There was a time before cell phones. I would head out the door first thing in the morning and I would come back in time for supper. No one called to check on where I was, none of my friends needed to find out what I was doing if they were not part of, well, what I was doing. That really doesn’t happen anymore.

It is the situation in Israel that has me thinking about this. Information is no longer confined to the nightly news. We can watch it play out in real time. It is harder to find a space away from all this. Peace, of any kind, seems so much more distant.

When I was an undergraduate, studying politics and history, I was sure that situations like what we are watching unfold today could be solved so simply. I thought the brightest and the best would be in leadership positions and would know how to find diplomatic resolutions. I thought I might even be one of them. Naïve I know, but it was a simpler time, and I was young.

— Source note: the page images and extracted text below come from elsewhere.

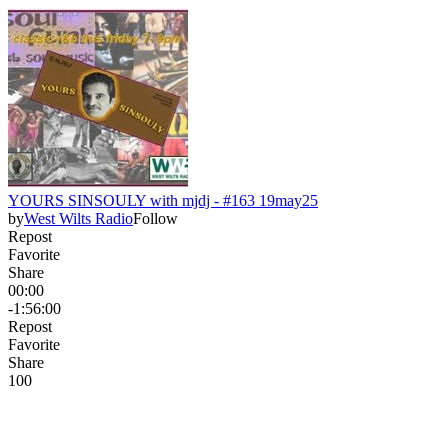
YOURS SINSOULY with mjdj - #163 19may25
by
West Wilts Radio
Follow
Repost
Favorite
Share
00:00
-1:56:00
Repost
Favorite
Share
10
0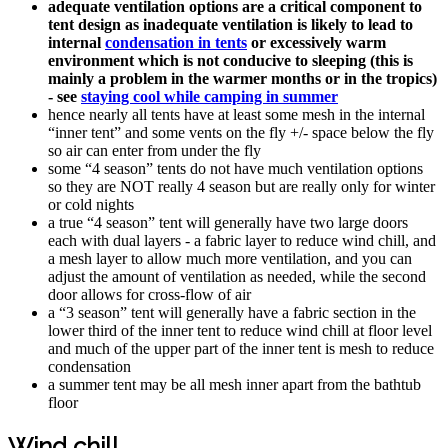
adequate ventilation options are a critical component to
tent design as inadequate ventilation is likely to lead to
internal
condensation in tents
or excessively warm
environment which is not conducive to sleeping (this is
mainly a problem in the warmer months or in the tropics)
- see
staying cool while camping in summer
hence nearly all tents have at least some mesh in the internal
“inner tent” and some vents on the fly +/- space below the fly
so air can enter from under the fly
some “4 season” tents do not have much ventilation options
so they are NOT really 4 season but are really only for winter
or cold nights
a true “4 season” tent will generally have two large doors
each with dual layers - a fabric layer to reduce wind chill, and
a mesh layer to allow much more ventilation, and you can
adjust the amount of ventilation as needed, while the second
door allows for cross-flow of air
a “3 season” tent will generally have a fabric section in the
lower third of the inner tent to reduce wind chill at floor level
and much of the upper part of the inner tent is mesh to reduce
condensation
a summer tent may be all mesh inner apart from the bathtub
floor
Wind chill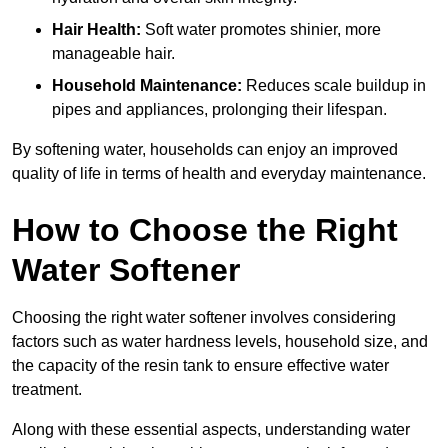
Hair Health:
Soft water promotes shinier, more
manageable hair.
Household Maintenance:
Reduces scale buildup in
pipes and appliances, prolonging their lifespan.
By softening water, households can enjoy an improved
quality of life in terms of health and everyday maintenance.
How to Choose the Right
Water Softener
Choosing the right water softener involves considering
factors such as water hardness levels, household size, and
the capacity of the resin tank to ensure effective water
treatment.
Along with these essential aspects, understanding water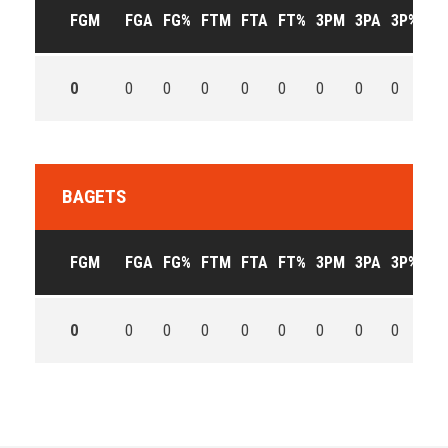
FGM
FGA
FG%
FTM
FTA
FT%
3PM
3PA
3P%
OF
0
0
0
0
0
0
0
0
0
0
BAGETS
FGM
FGA
FG%
FTM
FTA
FT%
3PM
3PA
3P%
OF
0
0
0
0
0
0
0
0
0
0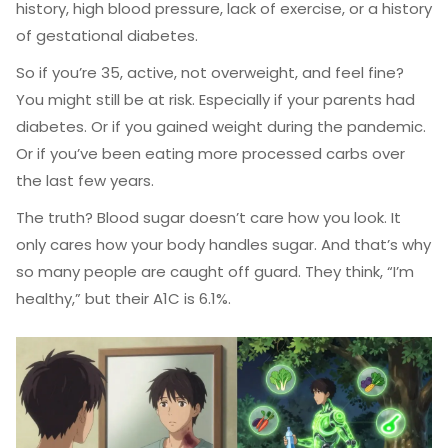
history, high blood pressure, lack of exercise, or a history
of gestational diabetes.
So if you’re 35, active, not overweight, and feel fine?
You might still be at risk. Especially if your parents had
diabetes. Or if you gained weight during the pandemic.
Or if you’ve been eating more processed carbs over
the last few years.
The truth? Blood sugar doesn’t care how you look. It
only cares how your body handles sugar. And that’s why
so many people are caught off guard. They think, “I’m
healthy,” but their A1C is 6.1%.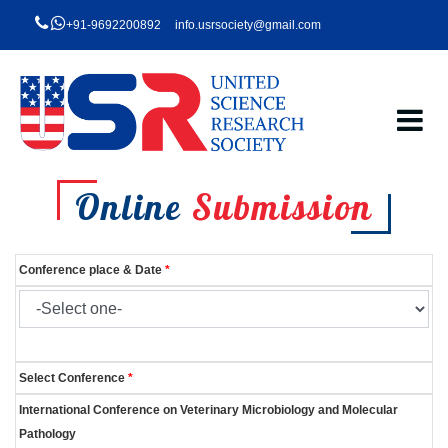
+91-9692200892
info.usrsociety@gmail.com
Online
Submission
Conference place & Date
*
Select Conference
*
International Conference on Veterinary Microbiology and Molecular
Pathology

Then I would read my Bible. Situations like this have been part of history, biblical and otherwise, forever. How do we deal with the knowledge that the story tells us that God condoned one people attacking and overcoming another? People lived in the Promised Land when the Israelites arrived, but God said they had to go, and that meant, for the most part, by the sword. The weaponry may be more advanced today, but weapons are part of the story nonetheless.

That is the Old Testament God. When we turn to the New Testament, we encounter God as incarnated in Jesus telling us love and compassion are how to live. By this time, the Israelites have conquered and been conquered for centuries. They are a conquered people under Roman in Jesus’ time. And yet, Jesus’ contemporaries were awaiting a Messiah who would be a warrior king who comes to save the people and overthrow their oppressors.

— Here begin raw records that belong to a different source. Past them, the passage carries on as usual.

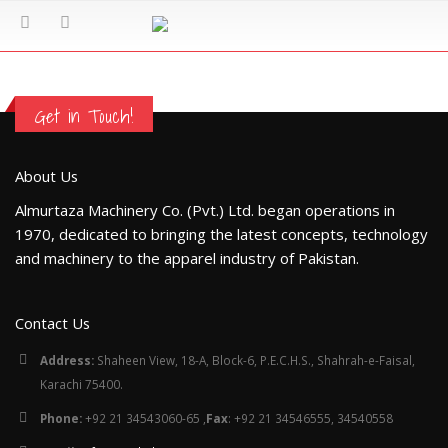
Get in Touch!
About Us
Almurtaza Machinery Co. (Pvt.) Ltd. began operations in
1970, dedicated to bringing the latest concepts, technology
and machinery to the apparel industry of Pakistan.
Contact Us
Address:
Shaheen View, 18-A, Block-6, P.E.C.H.S., Shahrah-e-Faisal,
Karachi 75400.
Phone:
+92 21 34543060-65 ,
Fax
: +92 21 34546555, 34540558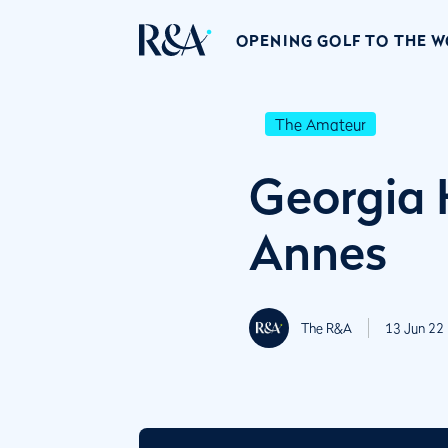
OPENING GOLF TO THE 
The Amateur
Georgia 
Annes
The R&A
13 Jun 22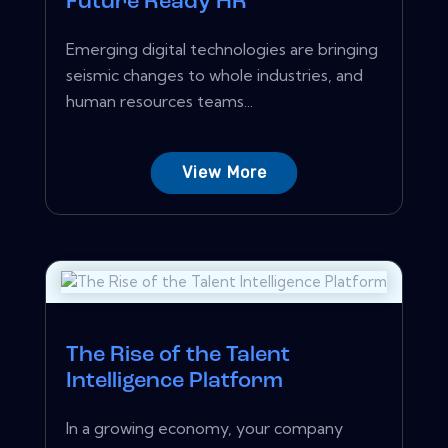
Future Ready HR
Emerging digital technologies are bringing
seismic changes to whole industries, and
human resources teams...
View More
The Rise of the Talent
Intelligence Platform
In a growing economy, your company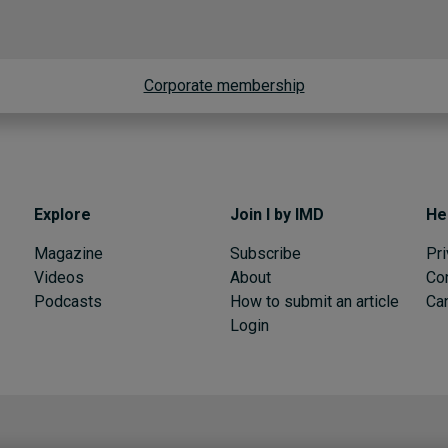
Corporate membership
Explore
Join I by IMD
He
Magazine
Subscribe
Pri
Videos
About
Co
Podcasts
How to submit an article
Can
Login
I by IMD is produced by the
Institute for Management Development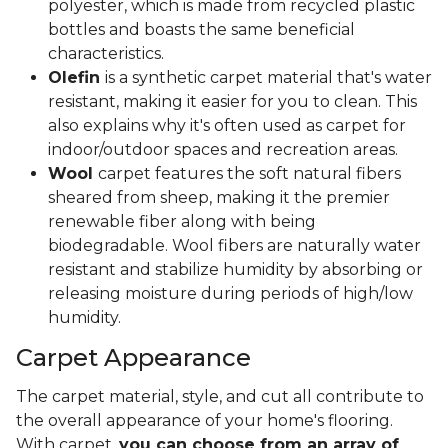
polyester, which is made from recycled plastic
bottles and boasts the same beneficial
characteristics.
Olefin
is a synthetic carpet material that's water
resistant, making it easier for you to clean. This
also explains why it's often used as carpet for
indoor/outdoor spaces and recreation areas.
Wool
carpet features the soft natural fibers
sheared from sheep, making it the premier
renewable fiber along with being
biodegradable. Wool fibers are naturally water
resistant and stabilize humidity by absorbing or
releasing moisture during periods of high/low
humidity.
Carpet Appearance
The carpet material, style, and cut all contribute to
the overall appearance of your home's flooring.
With carpet,
you can choose from an array of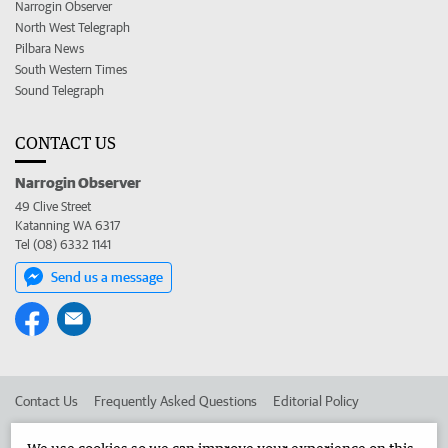
Narrogin Observer
North West Telegraph
Pilbara News
South Western Times
Sound Telegraph
CONTACT US
Narrogin Observer
49 Clive Street
Katanning WA 6317
Tel (08) 6332 1141
Send us a message
Contact Us
Frequently Asked Questions
Editorial Policy
Editorial Complaints
Place an ad in The West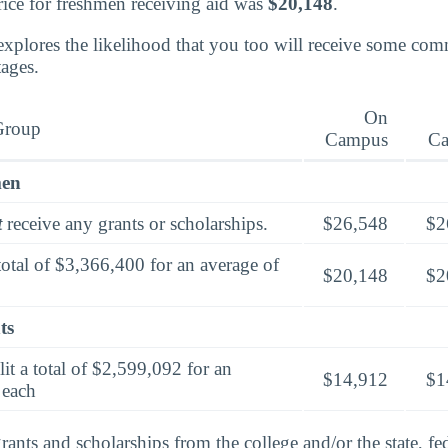
rice for freshmen receiving aid was
$20,148
.
explores the likelihood that you too will receive some co
tages.
On
Group
Campus
C
men
t
receive any grants or scholarships.
$26,548
$2
total of $3,366,400 for an average of
$20,148
$2
ts
lit a total of $2,599,092 for an
$14,912
$1
 each
rants and scholarships from the college and/or the state, fed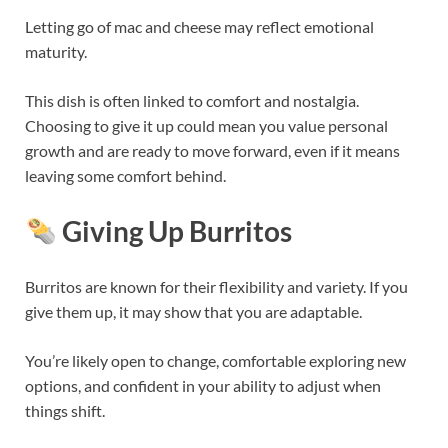
Letting go of mac and cheese may reflect emotional
maturity.
This dish is often linked to comfort and nostalgia.
Choosing to give it up could mean you value personal
growth and are ready to move forward, even if it means
leaving some comfort behind.
Giving Up Burritos
Burritos are known for their flexibility and variety. If you
give them up, it may show that you are adaptable.
You’re likely open to change, comfortable exploring new
options, and confident in your ability to adjust when
things shift.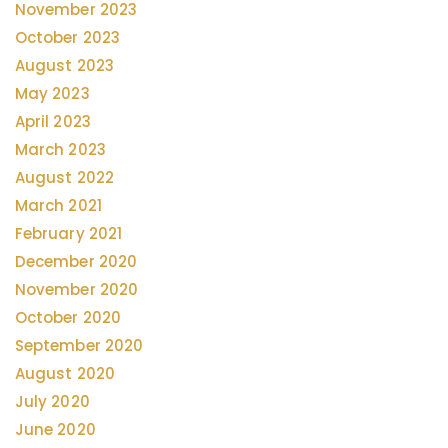
November 2023
October 2023
August 2023
May 2023
April 2023
March 2023
August 2022
March 2021
February 2021
December 2020
November 2020
October 2020
September 2020
August 2020
July 2020
June 2020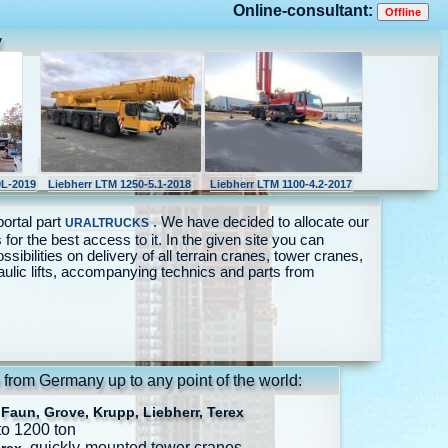
Online-consultant:
y
L-2019
Liebherr LTM 1250-5.1-2018
Liebherr LTM 1100-4.2-2017
portal part
. We have decided to allocate our
URALTRUCKS
 for the best access to it. In the given site you can
ossibilities on delivery of all terrain cranes, tower cranes,
aulic lifts, accompanying technics and parts from
 from Germany up to any point of the world:
Faun, Grove, Krupp, Liebherr, Terex
to 1200 ton
, quickly-mounted tower cranes.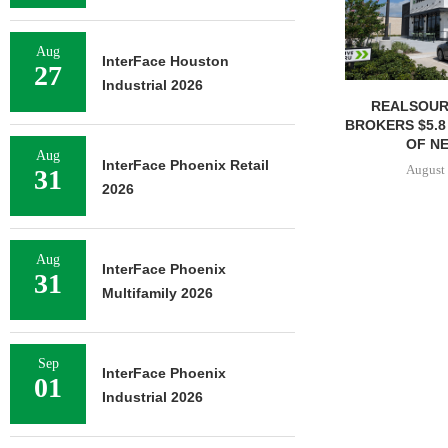
Aug
InterFace Houston
27
Industrial 2026
REALSOUR
BROKERS $5.8
OF NE
Aug
InterFace Phoenix Retail
August 
31
2026
Aug
InterFace Phoenix
31
Multifamily 2026
Sep
InterFace Phoenix
01
Industrial 2026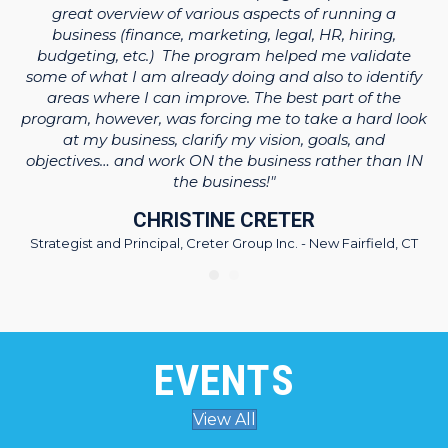
ng
e
great overview of various aspects of running a
y
business (finance, marketing, legal, HR, hiring,
ner
WB
budgeting, etc.) The program helped me validate
some of what I am already doing and also to identify
areas where I can improve. The best part of the
program, however, was forcing me to take a hard look
-
at my business, clarify my vision, goals, and
objectives… and work ON the business rather than IN
the business!"
CHRISTINE CRETER
Strategist and Principal, Creter Group Inc. - New Fairfield, CT
EVENTS
View All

As an adult, I struggle many days to make sense of who is oppressor and who the oppressed. So many can be seen in either role. Whose side am I supposed to take? What is it my faith, and the story of my ancestors in the faith, telling me about it all? Nothing seems as simple and clear as it did when I thought there could always be a resolution.

History is always bound to repeat itself until we learn the lessons it is teaching us. As we struggle as a society and world to figure out those lessons, I will have to find my own way. We all do. And so, as someone who professes to be a follower of the Christ, as shown in Jesus, I continue to find ways to live love and compassion for all. I pray for all to find a way to live together rather than to destroy one another, for whatever reason.

Love and compassion is the cornerstone. If we each live that, in our own small sphere, imagine what the world might look like. All those spheres of love and compassion overlapping and supporting one another. We may not know all the details of what we are watching on our screens each day, but we can know that the only way we can continue is doing our part, in our way, in our place.

And let’s pray for all, that resolutions can be found and peace, true peace which is more than an absence of war, can be restored.